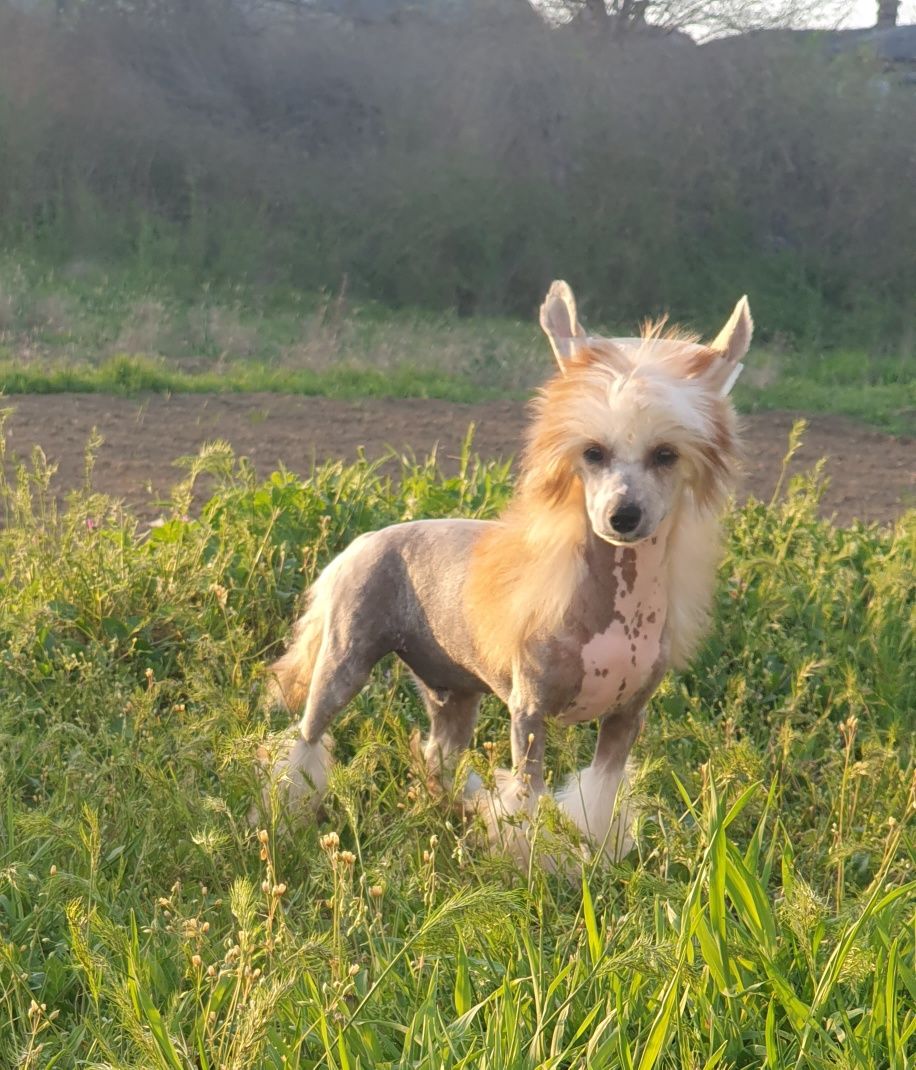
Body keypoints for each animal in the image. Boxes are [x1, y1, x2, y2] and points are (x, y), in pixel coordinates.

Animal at [255, 280, 753, 864]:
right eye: (593, 452)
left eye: (666, 454)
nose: (622, 516)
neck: (613, 608)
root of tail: (360, 543)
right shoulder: (529, 715)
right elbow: (528, 801)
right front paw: (527, 866)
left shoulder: (625, 720)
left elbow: (600, 799)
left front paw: (598, 860)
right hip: (343, 663)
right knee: (307, 741)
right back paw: (284, 817)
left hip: (452, 694)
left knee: (437, 757)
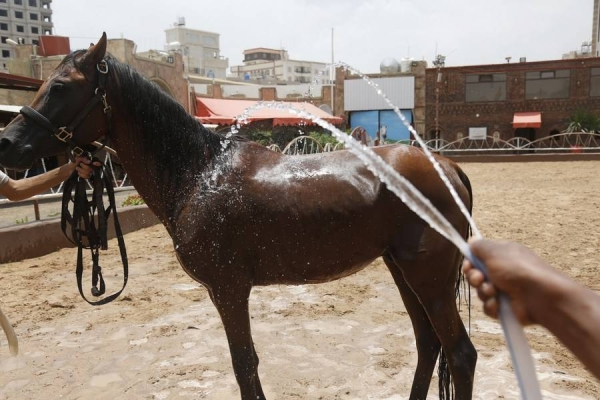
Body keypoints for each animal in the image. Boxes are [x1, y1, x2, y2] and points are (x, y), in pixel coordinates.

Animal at [0, 32, 478, 398]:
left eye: (61, 87)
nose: (7, 143)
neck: (199, 172)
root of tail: (447, 167)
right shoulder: (226, 291)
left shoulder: (228, 290)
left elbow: (243, 364)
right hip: (402, 271)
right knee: (428, 345)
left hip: (428, 278)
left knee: (460, 353)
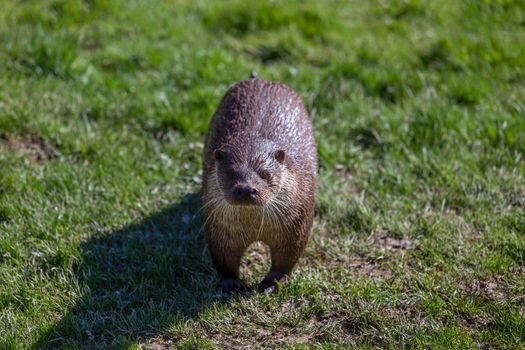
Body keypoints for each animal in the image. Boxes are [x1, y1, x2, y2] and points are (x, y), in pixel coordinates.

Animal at [201, 76, 316, 292]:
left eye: (264, 173)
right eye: (230, 173)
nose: (246, 188)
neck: (254, 227)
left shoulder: (296, 227)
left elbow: (286, 259)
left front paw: (272, 283)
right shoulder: (218, 229)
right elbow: (224, 258)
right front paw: (230, 284)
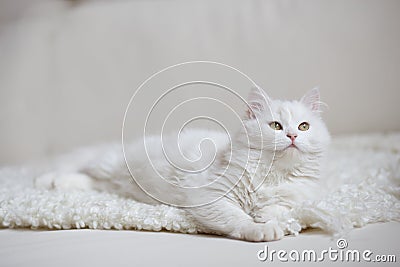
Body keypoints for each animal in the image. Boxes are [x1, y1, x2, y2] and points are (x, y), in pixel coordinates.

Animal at [36, 88, 332, 243]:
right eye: (276, 126)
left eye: (304, 127)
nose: (292, 136)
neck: (272, 175)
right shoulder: (209, 195)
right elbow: (238, 218)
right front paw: (261, 228)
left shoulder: (298, 195)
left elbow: (282, 207)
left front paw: (266, 215)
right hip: (106, 164)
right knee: (80, 172)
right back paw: (46, 181)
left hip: (113, 182)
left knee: (94, 183)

• **ACTION ITEM**
Write every entry out again exactly, images omitted.

• **YOUR SOLUTION**
Body keypoints for each animal in the image. Boxes are [x1, y1, x2, y2] and points are (x, y), in pixel coordinates.

Animal at [255, 280, 753, 864]:
right eye: (593, 452)
left eye: (666, 454)
nose: (622, 516)
neck: (613, 608)
root of tail: (360, 543)
right shoulder: (529, 715)
right elbow: (528, 801)
right front paw: (527, 866)
left shoulder: (625, 720)
left elbow: (600, 799)
left front paw: (598, 860)
right hip: (343, 663)
right knee: (307, 741)
right back paw: (284, 817)
left hip: (452, 694)
left knee: (437, 757)
Body keypoints for each animal in the image. Boxes are [x1, y1, x2, y2] and points are (x, y), in pixel coordinates.

Animal at [0, 32, 478, 398]:
left eye: (61, 87)
nose: (7, 143)
neck: (199, 172)
root of tail: (447, 167)
right shoulder: (226, 291)
left shoulder: (228, 290)
left elbow: (243, 364)
right hip: (402, 271)
right knee: (428, 345)
left hip: (428, 278)
left knee: (460, 353)
Body keypoints for each animal in the image. Boxes are [x1, y1, x2, y2] and points are (x, y), in pixel coordinates.

Animal at [201, 76, 316, 292]:
left eye: (264, 173)
right eye: (230, 173)
nose: (246, 188)
neck: (254, 227)
left shoulder: (296, 227)
left elbow: (286, 259)
left front paw: (272, 283)
right shoulder: (218, 229)
right elbow: (224, 258)
right front paw: (230, 284)
Body keypoints for each animal in the image. Boxes are [x1, y1, x2, y2] and points are (x, y), in pixel coordinates.

Animal at [36, 88, 332, 243]:
right eye: (276, 126)
left eye: (304, 127)
nose: (292, 136)
neck: (272, 175)
right shoulder: (209, 195)
right elbow: (238, 218)
right front paw: (261, 228)
left shoulder: (298, 195)
left elbow: (282, 207)
left front paw: (266, 215)
right hip: (106, 164)
right knee: (80, 172)
right back paw: (46, 181)
left hip: (113, 182)
left knee: (94, 183)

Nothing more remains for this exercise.